Bristle Research: How Oral Microbiome Diversity Impacts Oral Health
David Lin -
Bristle research digests are short research articles that share some of the insights around the oral microbiome and how it impacts health and disease. All data come from Bristle’s internal research, which leverages the Bristle Comprehensive Oral Microbiome Test, a saliva-based at-home test that measures microbes in the oral microbiome using shotgun metagenomic sequencing.
Here we show that increased oral microbiome diversity is associated with gum disease, but not active tooth decay. Oral microbiome diversity is also correlated with flossing and brushing frequency regardless of disease status. Increased flossing frequency plays a greater role in microbiome diversity than brushing frequency. We are currently investigating how other habits such as mouthwash types, mouthwash frequency, dietary changes, or supplements may affect diversity of the oral microbiome in health and disease.
Microbiome diversity is often used as a singular measure of the “health” of a microbiome. In the gut microbiome, higher diversity is correlated with better gut health, while lower diversity is correlated with poor gut health. Additionally, in ecology, increased diversity is associated with ecosystem stability.
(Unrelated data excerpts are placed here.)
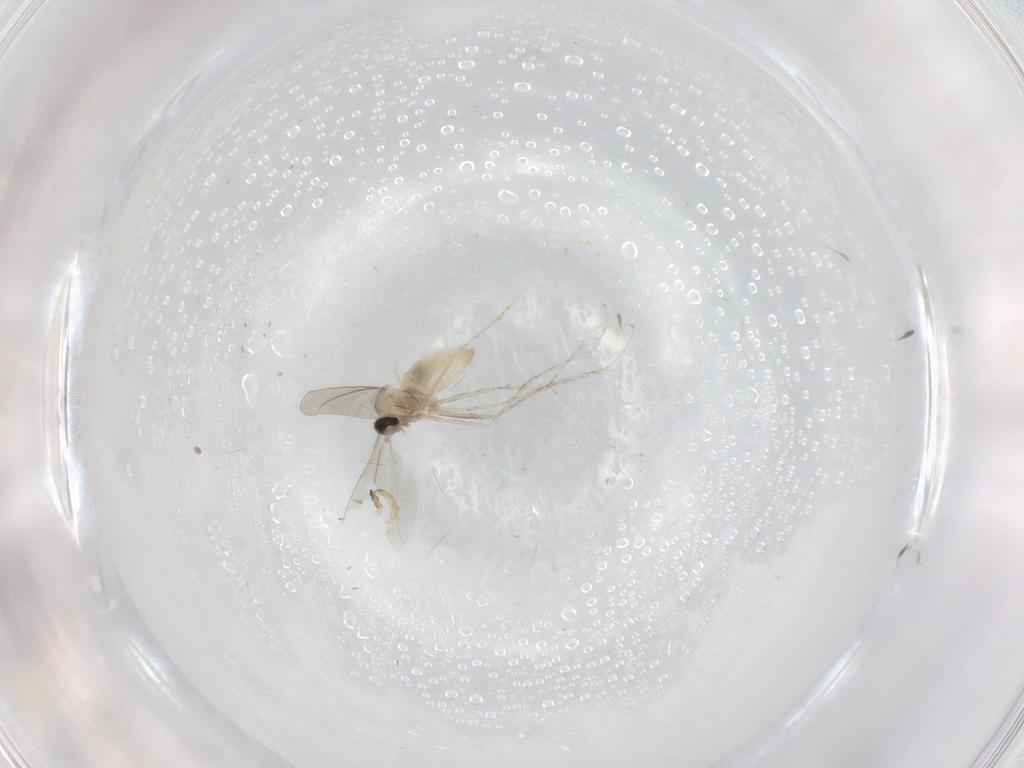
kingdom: Animalia
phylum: Arthropoda
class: Insecta
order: Diptera
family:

Here, we’ll take a look into diversity in the oral microbiome and whether the same correlations with diversity hold true in the mouth.
The Bristle Comprehensive Oral Microbiome test analyzes the oral microbiome by measuring the relative abundance of over 30,000 bacterial strains. Using the oral microbiome, Bristle has developed scores for gum inflammation, tooth decay, and halitosis. Here we share a number of our research findings through analyzing the oral microbiome with lifestyle, hygiene, and other data to provide data-driven recommendations on how you can improve your health. We looked at whether self-reported behavior affects the diversity of the oral microbiome, and whether these parameters are correlated with outcomes of oral disease.
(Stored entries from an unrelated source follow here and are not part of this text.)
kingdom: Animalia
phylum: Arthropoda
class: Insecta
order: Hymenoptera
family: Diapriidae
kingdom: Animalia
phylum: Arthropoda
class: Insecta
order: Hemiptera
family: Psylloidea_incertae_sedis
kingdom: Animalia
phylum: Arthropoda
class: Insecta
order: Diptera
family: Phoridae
For all of the graphs below:Each dot represents the microbiome scores calculated from a single saliva sample from a different Bristle user. The boxplots show the 25th, 50th, and 75th quantiles for each group. The y axis from each plot shows Shannon Diversity Index (alpha diversity) and the x-axis shows the indicated variable. The dots are jittered for easier visualization. P-values calculated by Wilcoxon rank sum are shown at the top of each plot.
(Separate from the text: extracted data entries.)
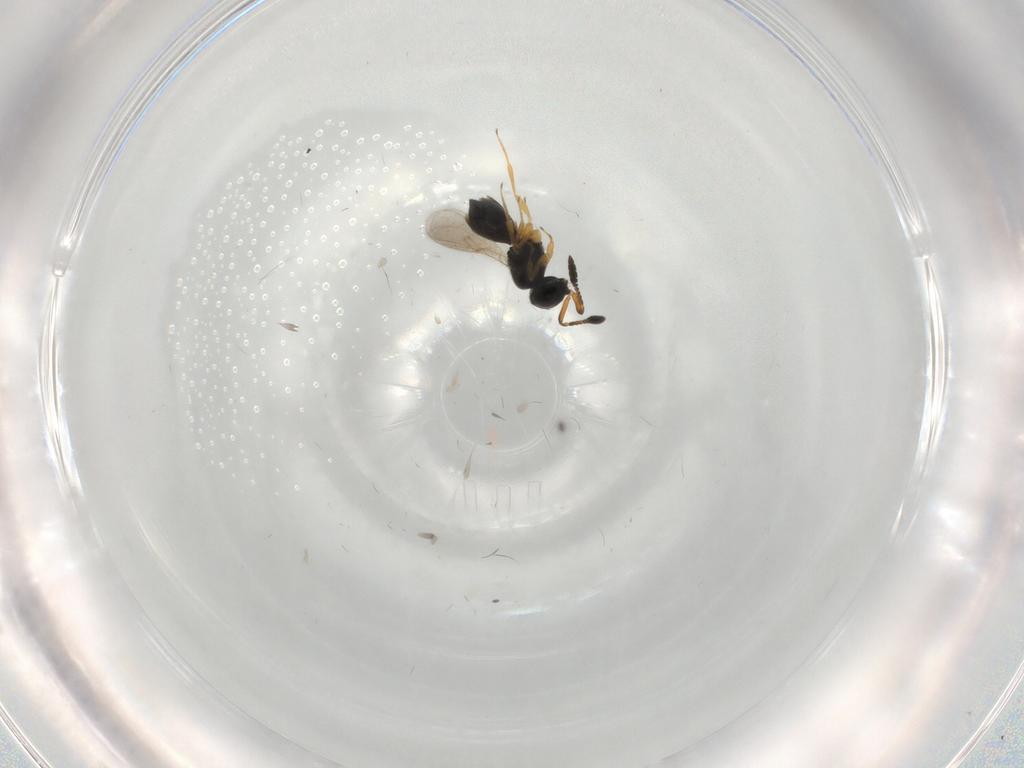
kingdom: Animalia
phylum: Arthropoda
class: Insecta
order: Hymenoptera
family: Scelionidae
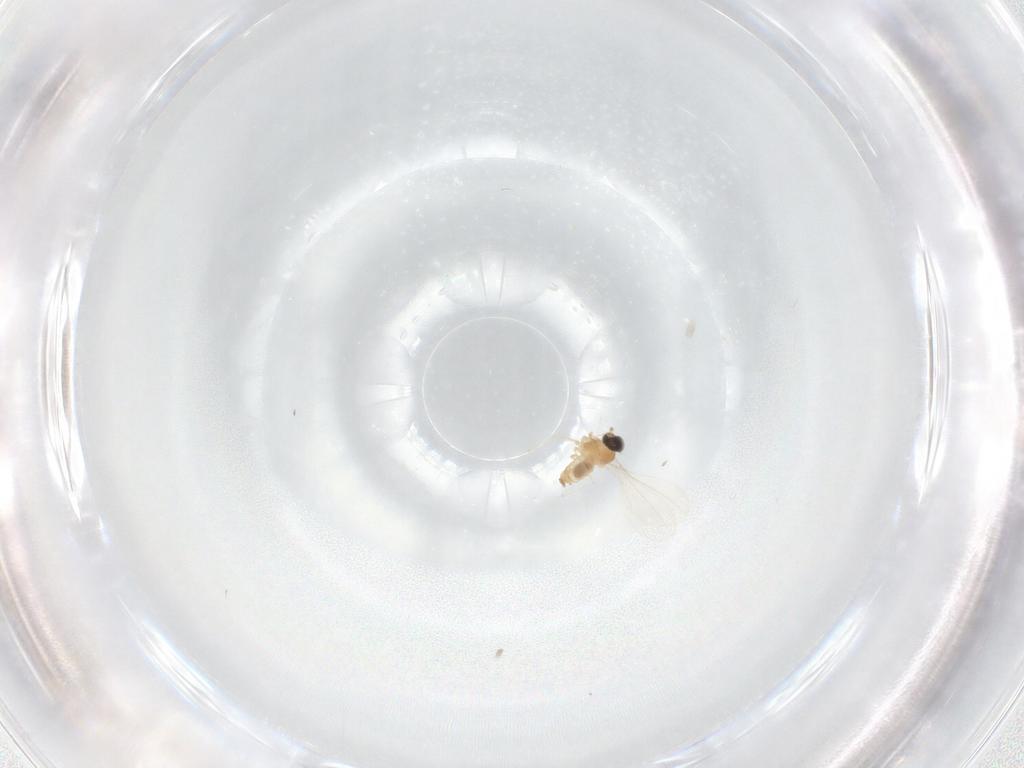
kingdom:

First, we measured alpha diversity across samples where people reported having cavities or periodontal disease just prior to taking a Bristle test. Alpha diversity takes into consideration the total number of species, and their evenness. We found that people with existing periodontal disease had significantly increased diversity compared to people without. Alternatively, we found that people with active tooth decay had similar diversity to people without.
We further tried to dissect whether hygiene habits could contribute to changes in oral microbiome diversity. Using self-reported data, we found increased weekly flossing was associated with decreased diversity.
Additionally, diversity was highly correlated with flossing frequency even when controlling for periodontal disease status, as we saw that periodontal disease was a significant driver of diversity.
Interestingly, while diversity was highly correlated with flossing frequency, we found that frequency of brushing seemed to have a minor influence on diversity as well. People who reported brushing only once per day trended towards higher diversity, even when controlling for the frequency of flossing. By contrast, flossing frequency was strongly associated with a decrease in diversity in people who reported brushing twice per day, but not once per day.
We found that increased oral microbiome diversity was associated with periodontal disease, but not active tooth decay. While the association between increased diversity and periodontal disease is not novel (1,2), none have controlled for the effects of oral hygiene habits. We speculate that this association with periodontitis is driven by the expansion of the subgingival niche, and outgrowth of anaerobic pathogens that colonize the periodontal pocket. By contrast, the lack of difference in microbiome diversity between people with active tooth decay and those without may be because the pathogens that drive caries progression are typically found at very low abundance in the oral microbiome. Other measures of diversity may capture the difference in very low abundance species more effectively than the Shannon Index.